Les régimes juridiques de la dénonciation ou de la révision des conventions ou des accords collectifs ne sont-ils pas impactés ?

La loi du 20 août 2008 a pris en compte cette nouvelle donne. Elle considère notamment que « lorsqu’une des organisations syndicales de salariés signataires de la convention ou de l’accord perd la qualité d’organisation représentative dans le champ d’application de cette convention ou de cet accord, la dénonciation de ce texte n’emporte d’effets que si elle émane d’une ou de plusieurs organisations syndicales de salariés représentatives dans son champ d’application ayant recueilli la majorité des suffrages exprimés » au 1er tour des élections des titulaires du CE.
Cela étant, ce texte ne répond pas à toutes les questions et notamment à celles qui suivent.

 

Comme indiqué ci-dessus, dans l’hypothèse de la perte du caractère représentatif d’un syndicat signataire d’un accord collectif, les nouvelles dispositions légales disposent que la dénonciation de l’accord peut produire tous ses effets si elle émane d’un ou plusieurs syndicats représentatifs ayant recueilli au moins 50 % des suffrages exprimés lors des dernières élections.
La question qui se pose est de savoir si ce ou ces syndicats doivent eux-mêmes être signataires de l’accord ? En d’autres termes, est-ce que des syndicats représentatifs (et majoritaires) peuvent dénoncer un accord alors qu’ils ne l’auront pas signé ?
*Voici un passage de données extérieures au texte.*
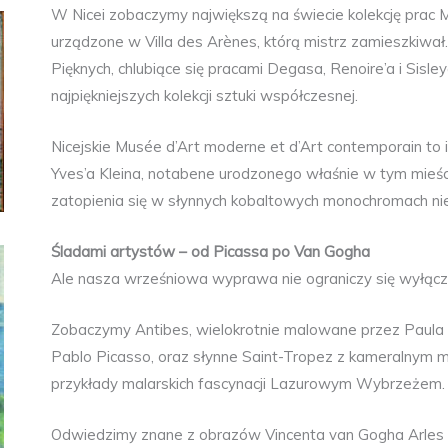
W Nicei zobaczymy największą na świecie kolekcję prac 
urządzone w Villa des Arènes, którą mistrz zamieszkiwa
Pięknych, chlubiące się pracami Degasa, Renoire’a i Sisle
najpiękniejszych kolekcji sztuki współczesnej.
Nicejskie Musée d’Art moderne et d’Art contemporain to
Yves’a Kleina, notabene urodzonego właśnie w tym mieśc
zatopienia się w słynnych kobaltowych monochromach nie
Śladami artystów – od Picassa po Van Gogha
Ale nasza wrześniowa wyprawa nie ograniczy się wyłączn
Zobaczymy Antibes, wielokrotnie malowane przez Paula S
Pablo Picasso, oraz słynne Saint-Tropez z kameralnym 
przykłady malarskich fascynacji Lazurowym Wybrzeżem. A
Odwiedzimy znane z obrazów Vincenta van Gogha Arles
A priori, la dénonciation pourrait bien émaner de syndicats non signataires, dès lors qu’ils ont recueilli à eux tous au moins 50 % des suffrages lors des dernières élections.
Cette réponse semble s’imposer dans la mesure où elle correspond à l’esprit des nouveaux textes qui exigent une signature majoritaire des accords collectifs (majorité relative, toutefois, dans la mesure où les syndicats signataires d’un accord doivent avoir recueilli 30 % des suffrages aux élections).

 

Concernant la révision (et non la dénonciation) des conventions ou accords collectifs, quels sont les effets de la perte du caractère de syndicat représentatif d’un syndicat signataire d’un accord collectif, notamment lorsque cela contribue à faire tomber le pourcentage des suffrages en deçà des 30 % ? Sachant que les avenants de révision doivent, en principe, être signés par les syndicats d’origine, il manquera une des conditions essentielles de validité d’un accord collectif : avoir été signé par un ou des syndicats ayant recueilli au moins 30 % des suffrages. D’autant qu’il ne sera pas possible de compléter ce qui manquera en terme de suffrages par l’apport en voix de syndicats étrangers au cercle des signataires initiaux.

Dans cette hypothèse qui ne manquera pas d’advenir, les seules solutions seront :

  • L’adhésion préalable à l’accord initial de syndicats non signataires ;

  • La dénonciation (et non la révision) de l’accord d’origine, une solution pour le moins plus radicale.